Market volatility remains high. Market participants do not want to be short volatility, with the war in Ukraine, despite the Fed’s ambition. The Fed has now formally introduced the “Fed Call,” as I described in my last piece. The Fed Call and the well marketed “Fed Put” are going to keep the market in a range. The Fed will continue to raise rates to lower inflation; they will also attempt to manage volatility to help to calm investors’ nerves. Unless the Fed loses control of this narrative and rates exceeds 3%, the market will remain in a range. I expect this range to be slightly downward trending, unless a more significant rate hike is required. We are not naive to the fact that there are many factors influencing this story, but the Fed, currently, is the most important factor when it comes to the VIX.

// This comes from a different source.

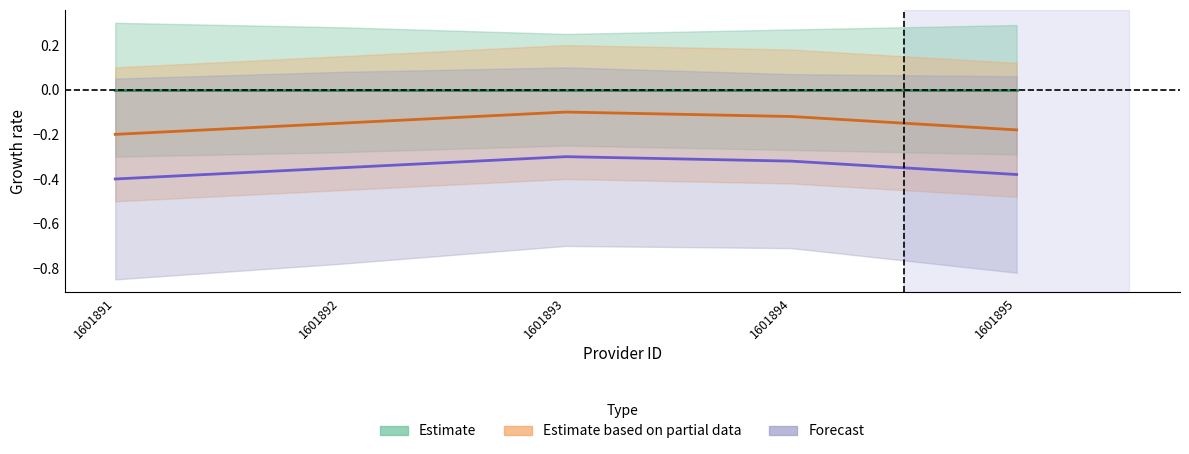

Is this an area chart (filled region under the line)?

No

February 2022 - Monthly Update
It is difficult to talk about volatility markets with what is going on in the world today. My hope is the war comes to a peaceful solution quickly and we can look back at all of this and think it was just a bad dream. With that hope, it appears that the market dynamics have become more complicated. In addition to the war, we can now say that we are in a much higher inflation regime and that rates really have only one way to go, which is up. That doesn’t leave the Fed much of a put anymore. We can also say the peace dividend of the 1990s is now gone. This likely means the PE ratio of markets will have to go lower. We can see in gross and net numbers of hedge funds that managers are not just reducing net exposure, but also gross. This shows itself in the options market through the skew numbers or the CSFB. As I write this, the CSFB is in the mid-20s. In other words, as people take off risk, they are reducing hedges. You don’t need a hedge if you have less exposure or are in cash. My thinking is we are in a bear market with some violent bear market rallies. With the VIX already high, I think the selloff will be more drawn out than we are accustomed to in a typical bear market. And one school of thought is that we need a good case of fraud for any bear market to end, so I am waiting for that! 2022 is likely to prove to be a tough year.